#### [Instruction]
Give the records as a Markdown table with the columns Row and Entry, from the line with "family: Cyperaceae" up to and including the last line of the records. Number each line in Row, put the line itself in Entry, and leave out any blank lines.

Data excerpts:
"""
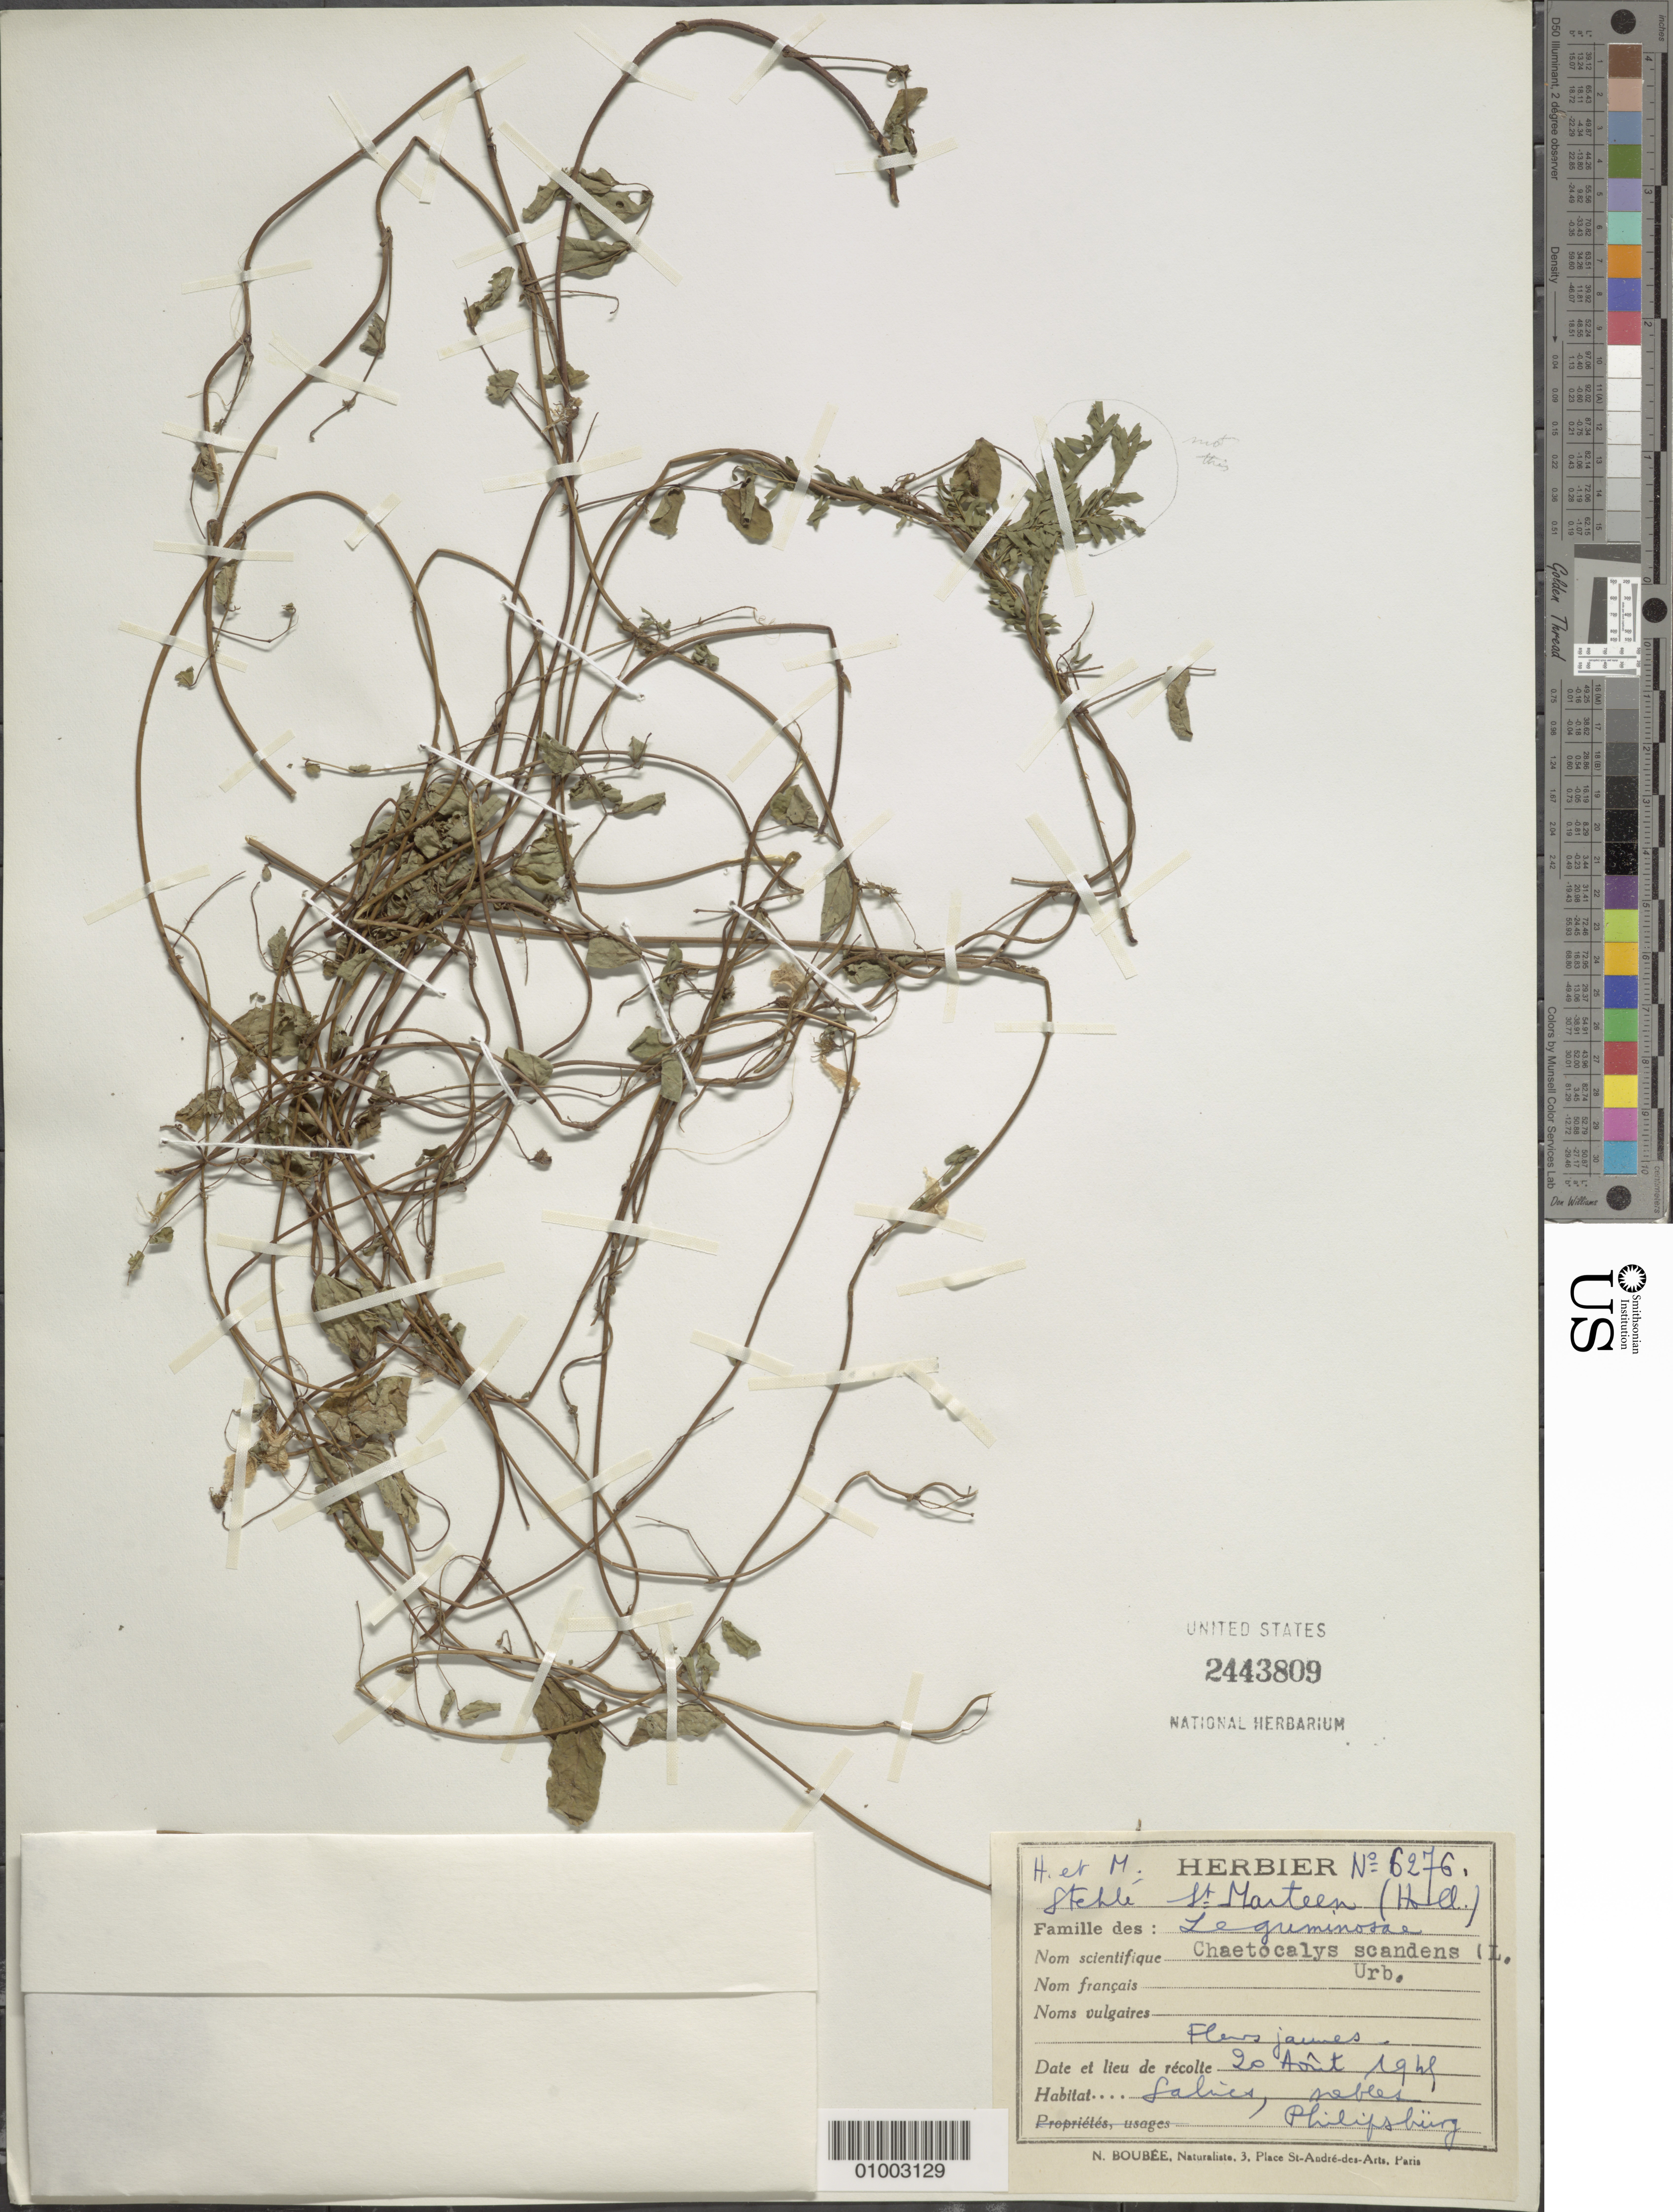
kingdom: Plantae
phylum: Tracheophyta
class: Magnoliopsida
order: Fabales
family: Fabaceae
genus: Chaetocalyx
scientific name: Chaetocalyx scandens var. scandens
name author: (L.) Urb.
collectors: H. Stehlé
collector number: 6276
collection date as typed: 20 Aug 1941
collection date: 1941-08-20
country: Sint Maartin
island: Sint Maarten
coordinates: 0 N, 0 E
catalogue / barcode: US 2443809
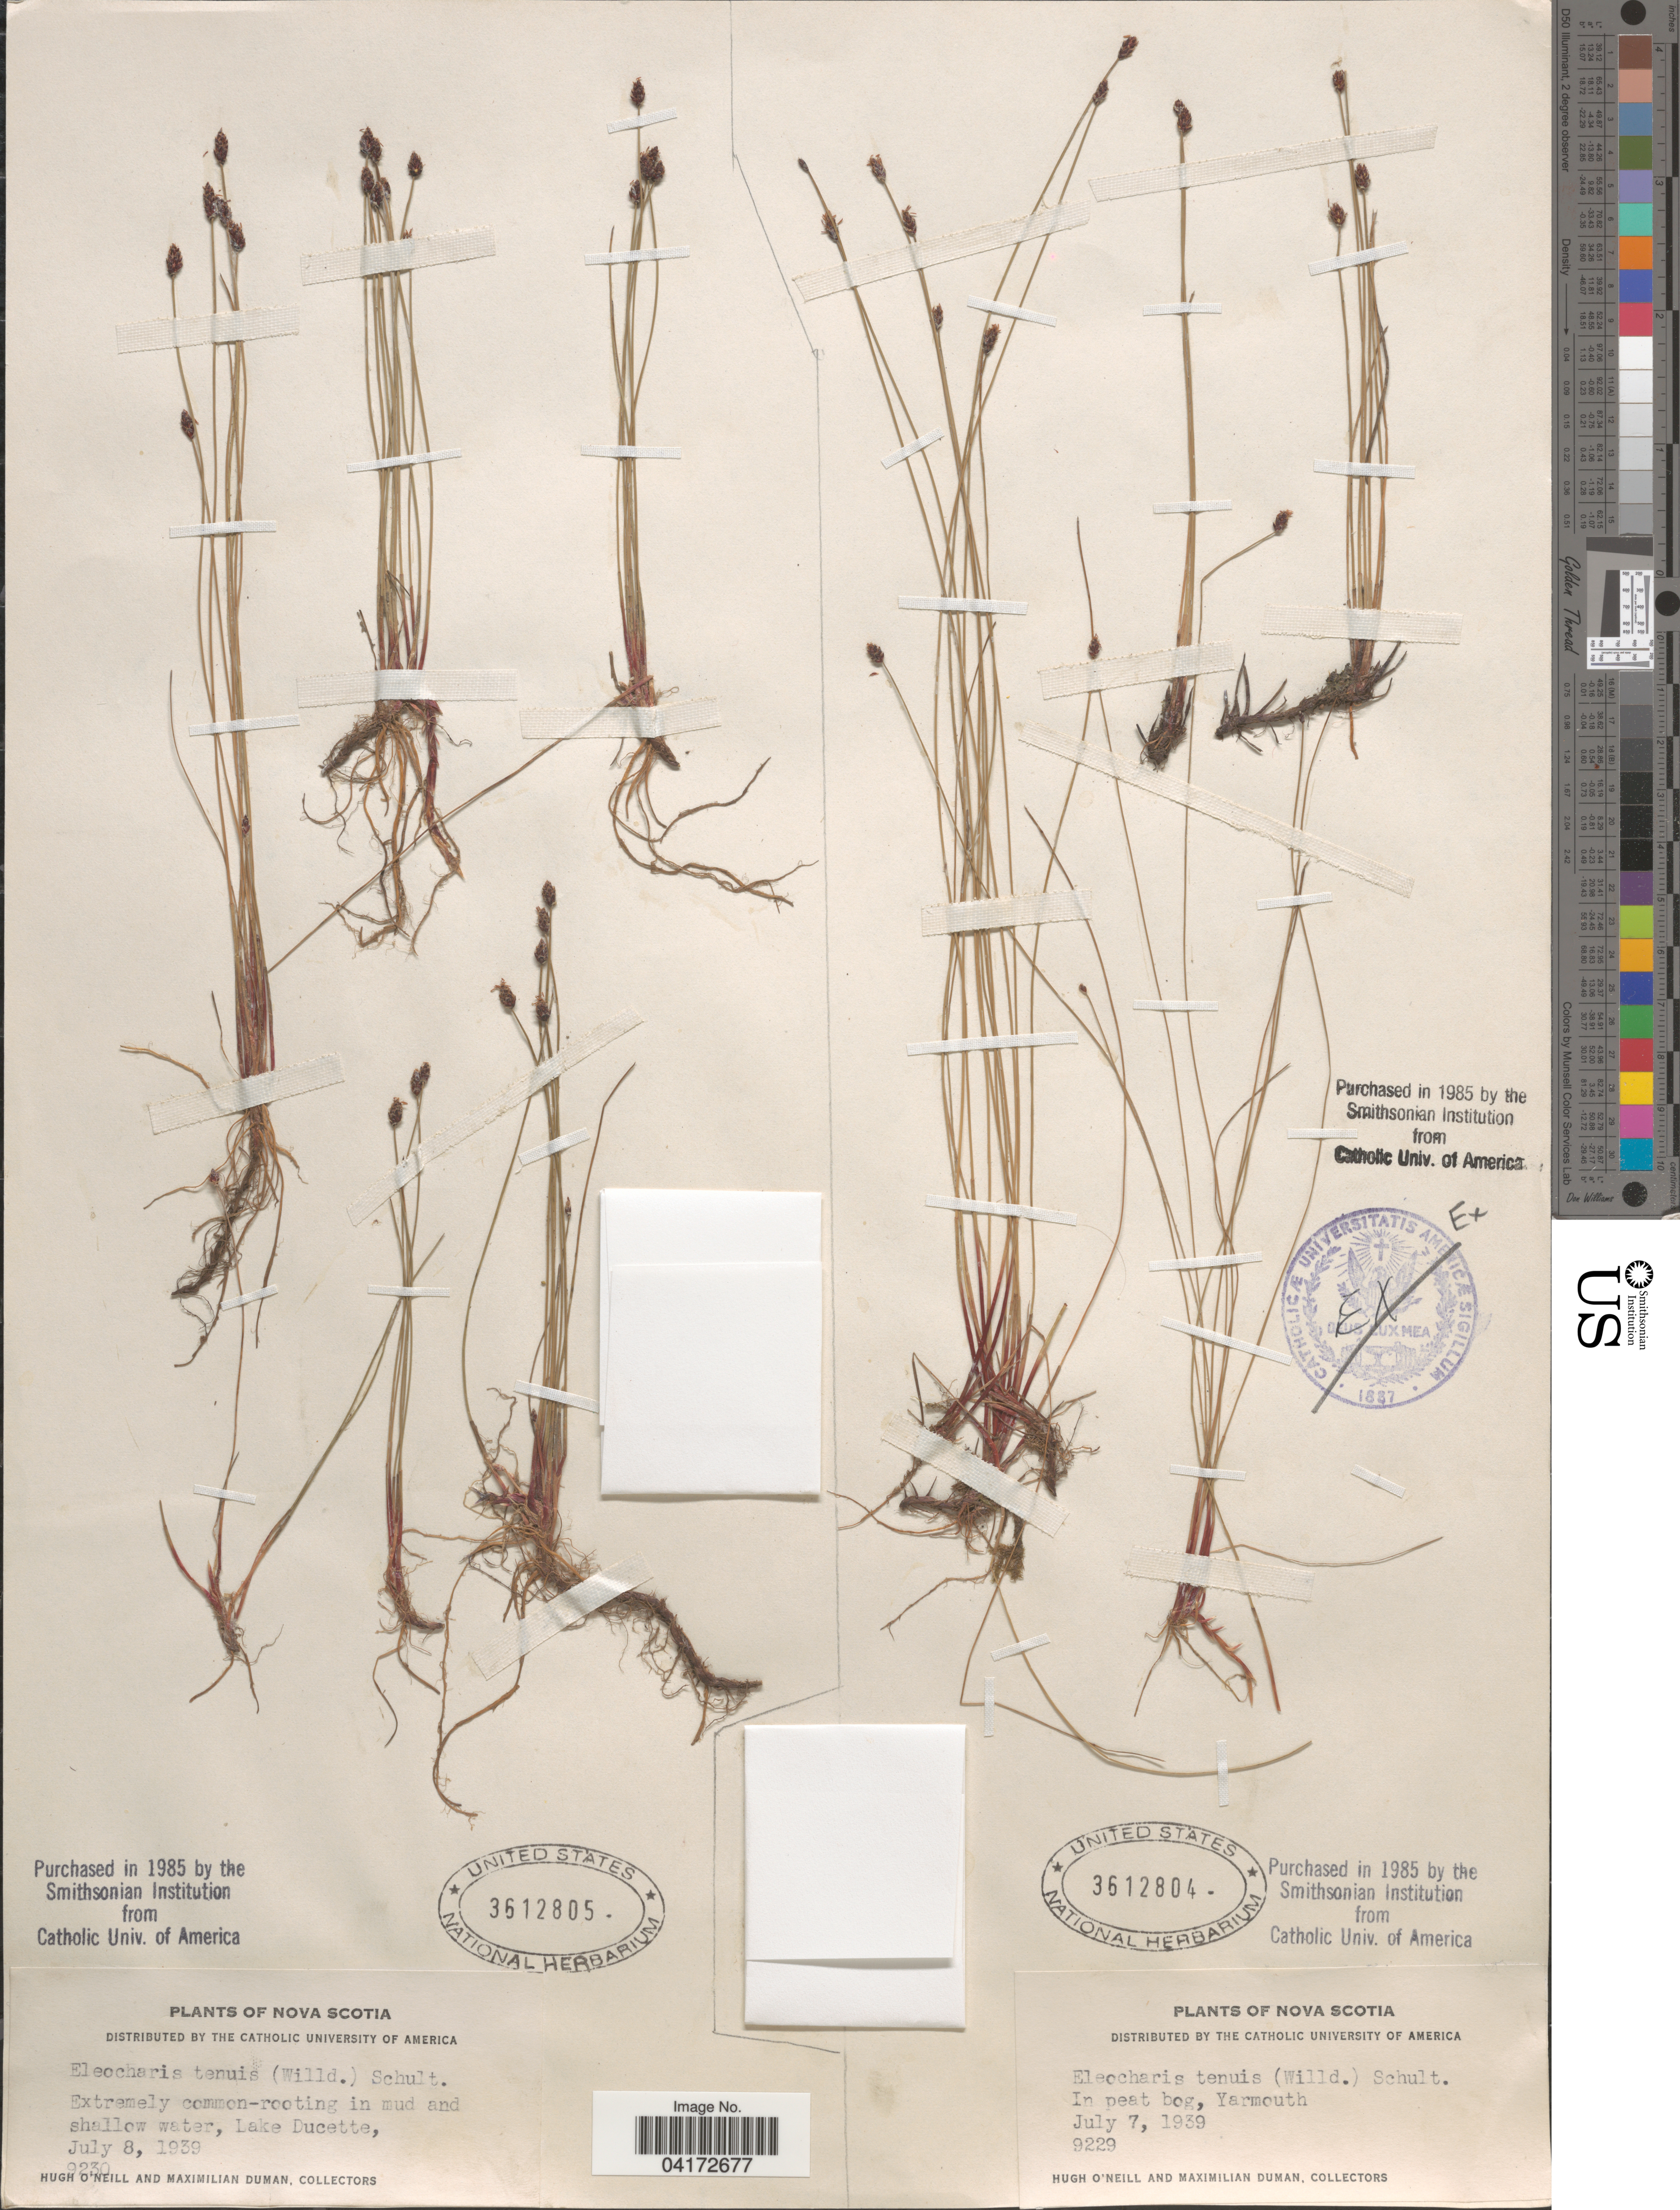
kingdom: Plantae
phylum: Tracheophyta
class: Liliopsida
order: Poales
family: Cyperaceae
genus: Eleocharis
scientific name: Eleocharis tenuis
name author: (Willd.) Schult.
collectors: H. O'Neill & M. Duman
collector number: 9230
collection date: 1939-07-08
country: Canada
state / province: Nova Scotia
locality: Lake Ducette.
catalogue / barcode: US 3612805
"""
#### [Full answer]
| Row | Entry |
|---|---|
| 1 | family: Cyperaceae |
| 2 | genus: Eleocharis |
| 3 | scientific name: Eleocharis tenuis |
| 4 | name author: (Willd.) Schult. |
| 5 | collectors: H. O'Neill & M. Duman |
| 6 | collector number: 9230 |
| 7 | collection date: 1939-07-08 |
| 8 | country: Canada |
| 9 | state / province: Nova Scotia |
| 10 | locality: Lake Ducette. |
| 11 | catalogue / barcode: US 3612805 |